Jelas kami berdua tak pulas, selain tidak ada bidang datar untuk tidur, kami tak bawa tenda sedangkan angin berhembus sangat kencang menembus pori-pori kulit kami. Sesekali aku bangun dan reflek minta turun pada Rizki, ia menyanggupi dengan syarat permainan mobile legend-nya kelar.

Aku menunggunya sampai tak terasa kembali tertidur lagi, bangun kedua kalinya dengan permintaan  yang sama, kali ini Huda menimpali dengan setengah sadar “ di sini aja dulu” pintanya dengan masih di posisi tidur yang sama; yakni duduk.

Rasa-rasanya aku tak kuat menahan dingin sampai waktu sunrise muncul, sedangkan disitulah momen paling indah untuk berswafoto. Apalagi yang diharapkan dari mendaki selain itu?. aku sempat khawatir mereka kecewa.

Namun tak lama berselang Huda juga mengajak turun. “ayo turung ngapain lama-lama”. Akhirnya kami berkemas dan sekali dua kali mengambil gambar, walaupun ala kadarnya karena kondisi masih gelap.
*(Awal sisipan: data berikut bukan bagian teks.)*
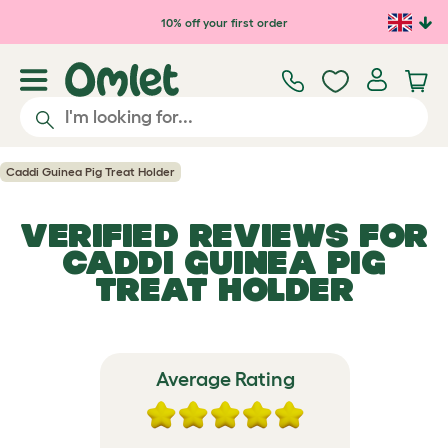
Skip to main content
10% off your first order
Caddi Guinea Pig Treat Holder
VERIFIED REVIEWS FOR
CADDI GUINEA PIG
TREAT HOLDER
Average Rating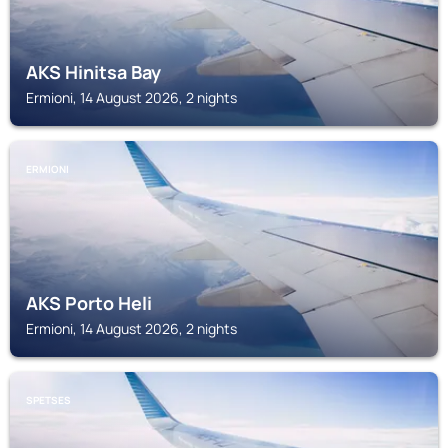
AKS Hinitsa Bay
Ermioni, 14 August 2026, 2 nights
ERMIONI
AKS Porto Heli
Ermioni, 14 August 2026, 2 nights
SPETSES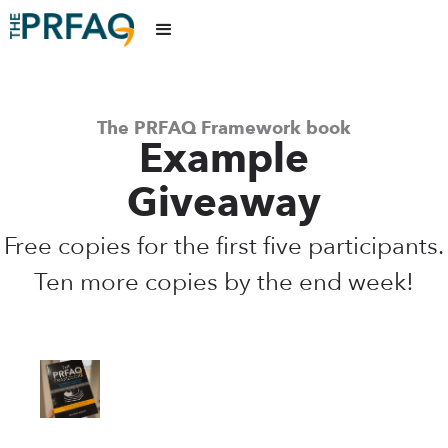
The PRFAQ Framework book
Example
Giveaway
Free copies for the first five participants.
Ten more copies by the end week!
Saat itu nampaknya kita satu persepsi bahwa hal terindah dari naik gunung adalah proses perjalanan itu sendiri. Urusan foto bukanlah prioritas utama. Jika memungkinkan kita abadikan, jika tidak, biarkan Tuhan yang mengabadikan. Pagi itu kami berhasil mengalahkan hasrat berswafoto.